The hoisted nvmlInit() leaked the NVML handle if the in-loop CUDACHECK(cudaGetDeviceProperties) bailed early. Capture the result, shut NVML down on failure, then let CUDACHECK do its standard logging+return so every post-init return path now releases NVML.
|
@Eta0 ready for re-review when you have a moment. All your review points are addressed (pushed up to
Compile-tested locally ( |
What
Brings
nccl-tests-jsonmaster from NVIDIA v2.17.6 up to v2.18.3 (f727aa2) and layers CoreWeave's GPU-serial JSON enrichment on top.The v2.18.3 base (
f727aa2) is the same commit already shipped to prodcoreweave/nccl-testsin NVIDIA#91 — so the upstream bump here isn't new risk, it just re-syncs this repo's master to match prod.The CoreWeave delta (what to actually review)

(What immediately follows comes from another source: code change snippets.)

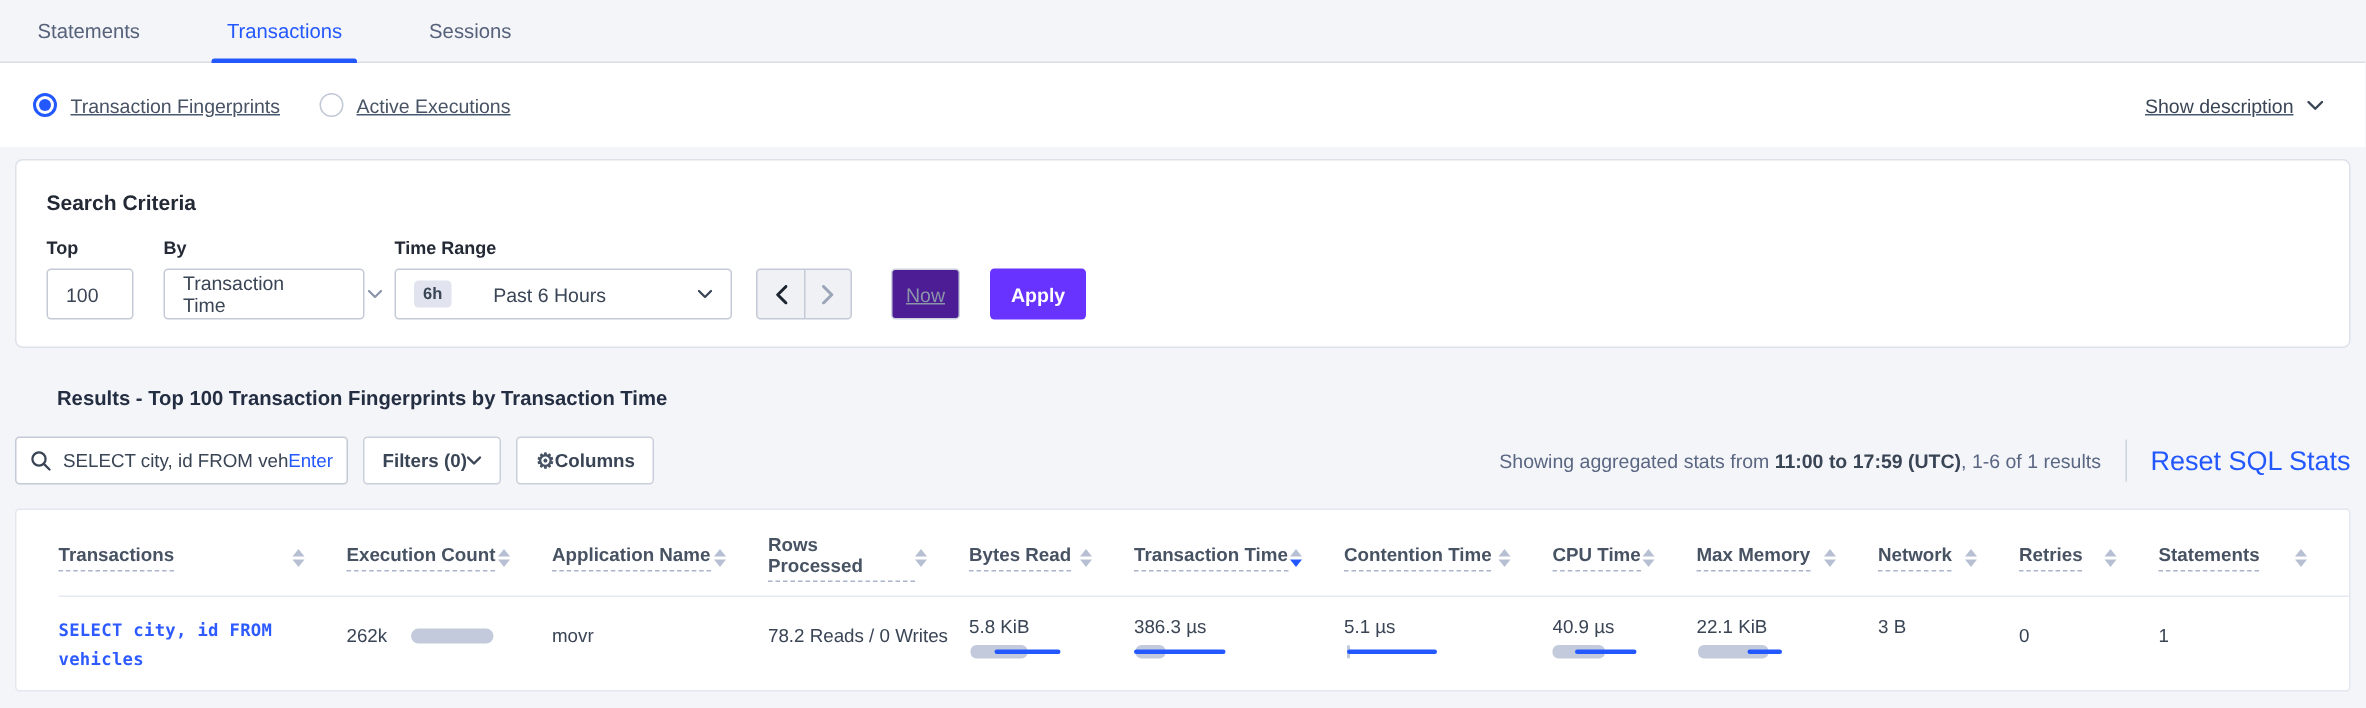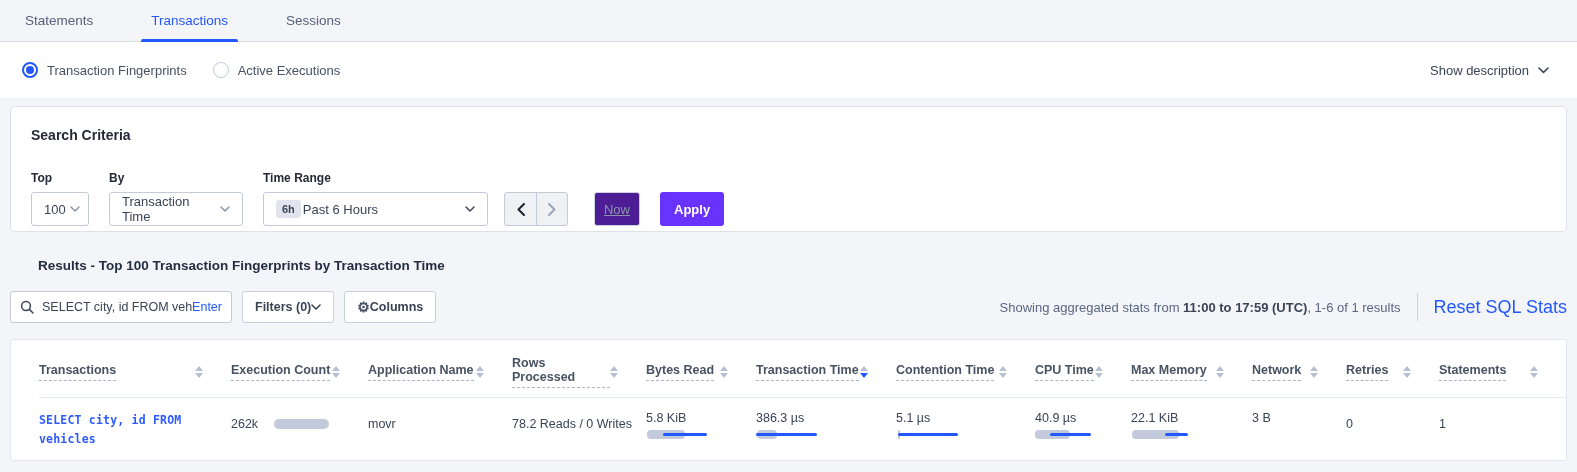"Transaction Fingerprints" .subbar { text-decoration: none -> underline }
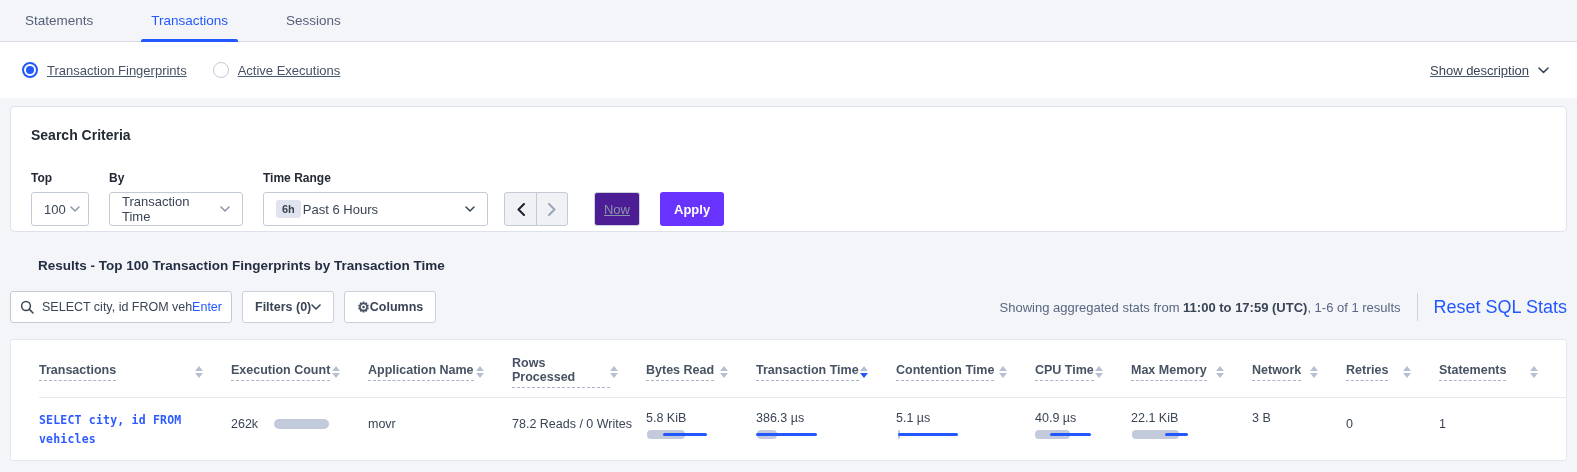"Search Criteria" .criteria-title { margin-bottom: 28px -> 15px }
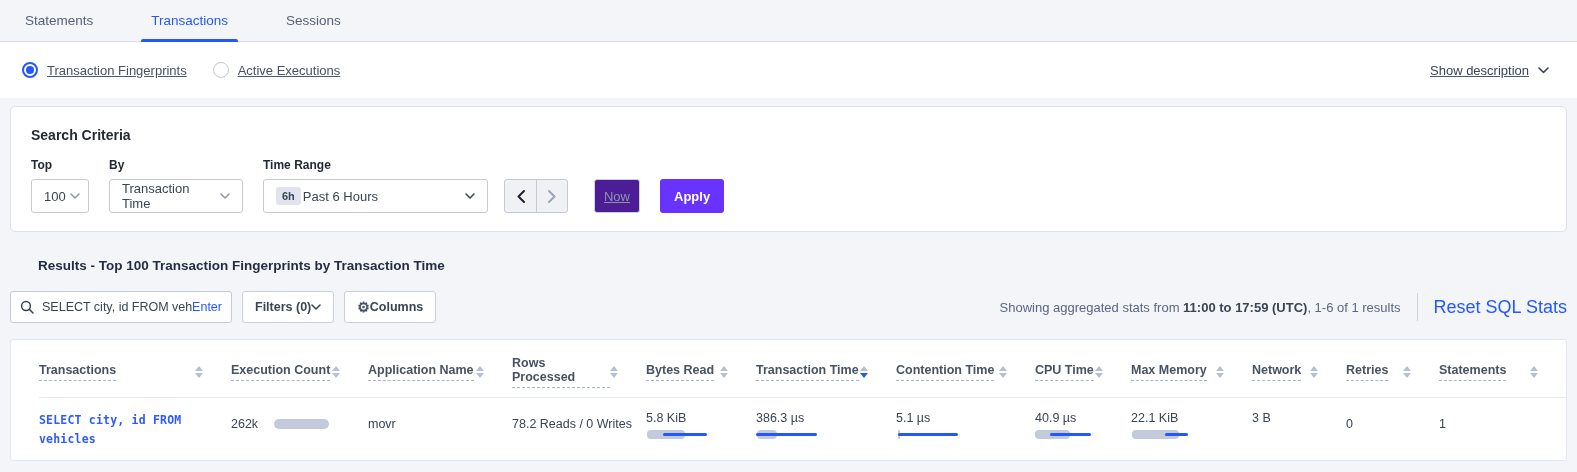"100" .select { gap: 2px -> 28px }
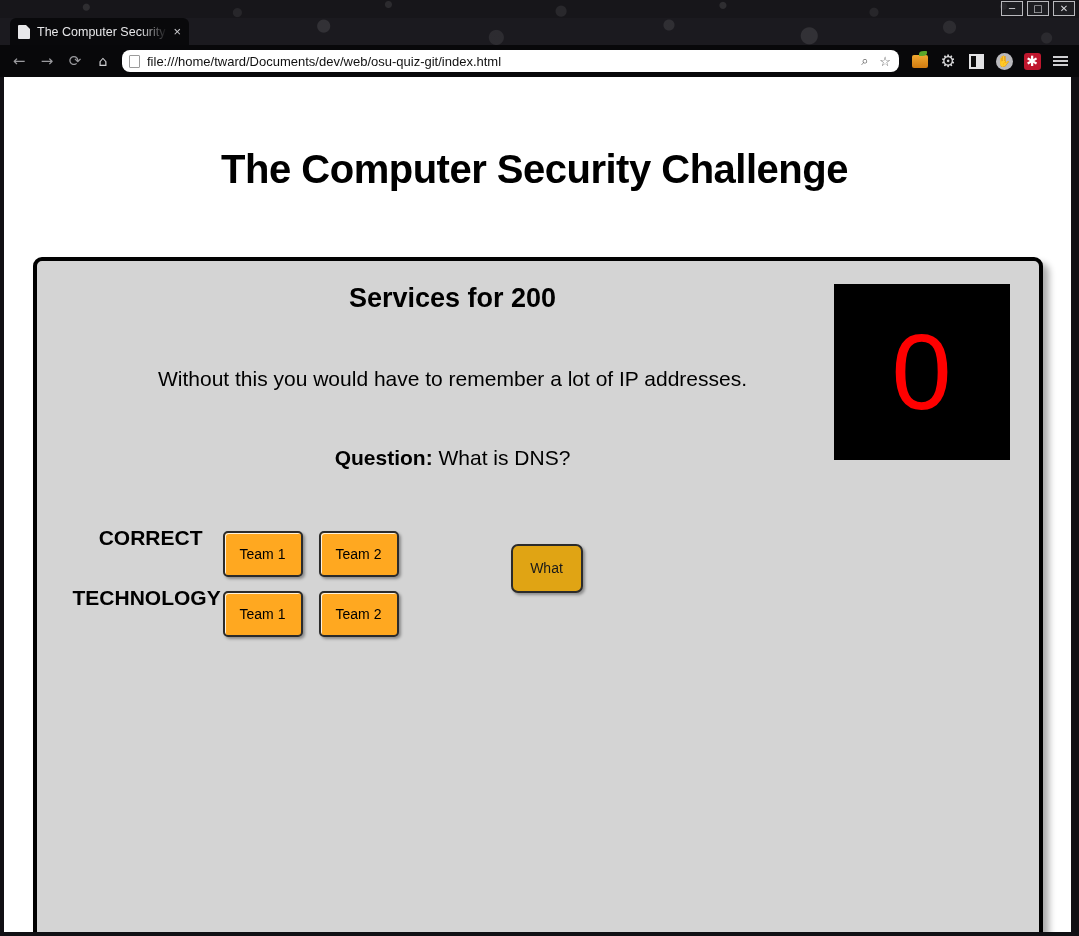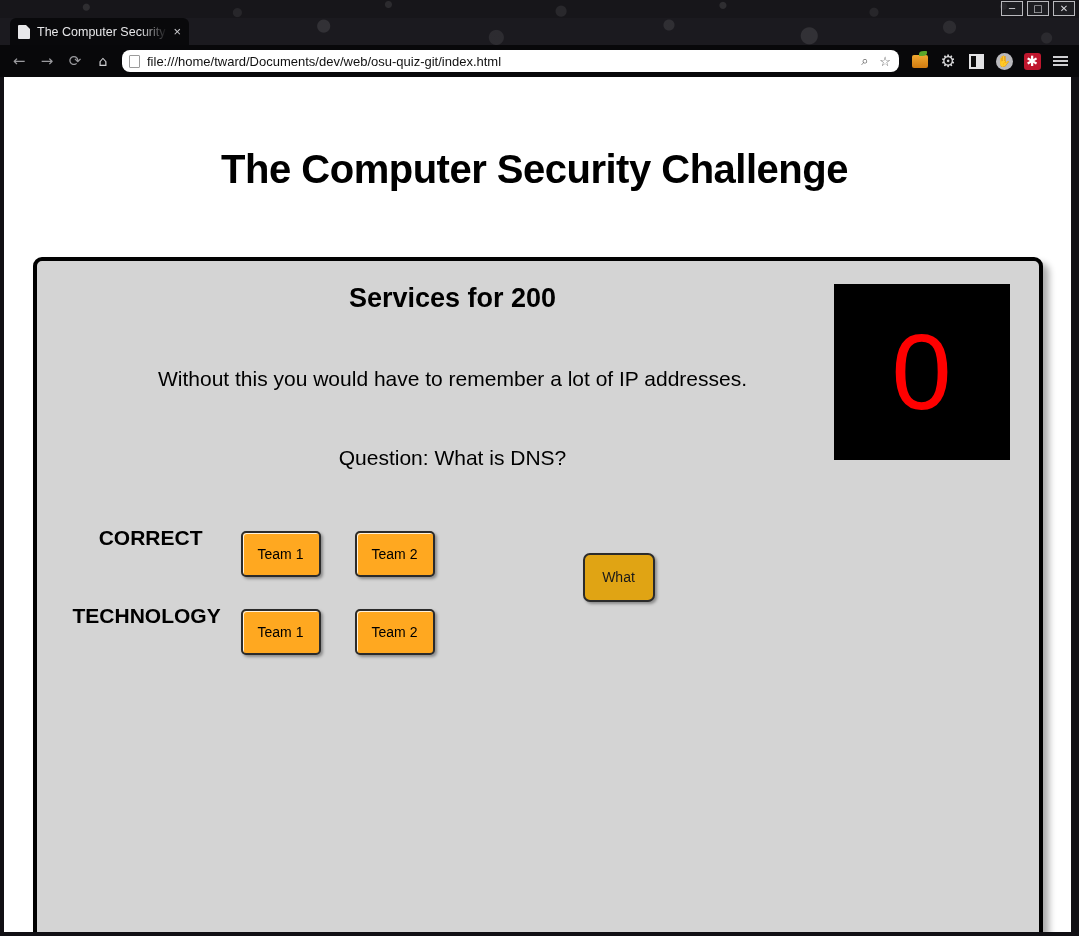"Question:" .question b { font-weight: normal -> bold }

Everything except the last two functional commits is stock NVIDIA — review per-commit. The non-upstream changes are only:
0f70559(Anton Gunnarsson) — GPU serial in JSON. AddsgetGPUSerial()/nvmlDeviceGetSerial(), emits"serial"per device in the-Joutput.src/Makefilenow links-lnvidia-ml+-luuid.e4b8711(slucas) — env-iteration buffer-overflow fix injsonOutputInit(unbounded snprintf → segfault on env values ≥ 2048 B; release blocker for the JSON path).78b5633(slucas) — trivial.gitignorefor build dirs.Combined non-upstream delta vs the 2.18.3 base: 2 files, +77 / −10 (
src/util.cu,src/Makefile).Evidence
Built from this branch and run on a real B200 via SUNK (
slurm-b200-193-213): the-JJSON correctly emits a live GPU serial —data.config.devices[0].serial = 1652025084924— and survives long env values (thee4b8711fix).Merge note
Please merge, not squash, so Anton's authorship on
0f70559is preserved.Follow-up
A separate PR against
coreweave/nccl-testswill repoint its Dockerfile to build from this commit (currently pinned to the bare NVIDIAf727aa2), so prod picks up the serial field.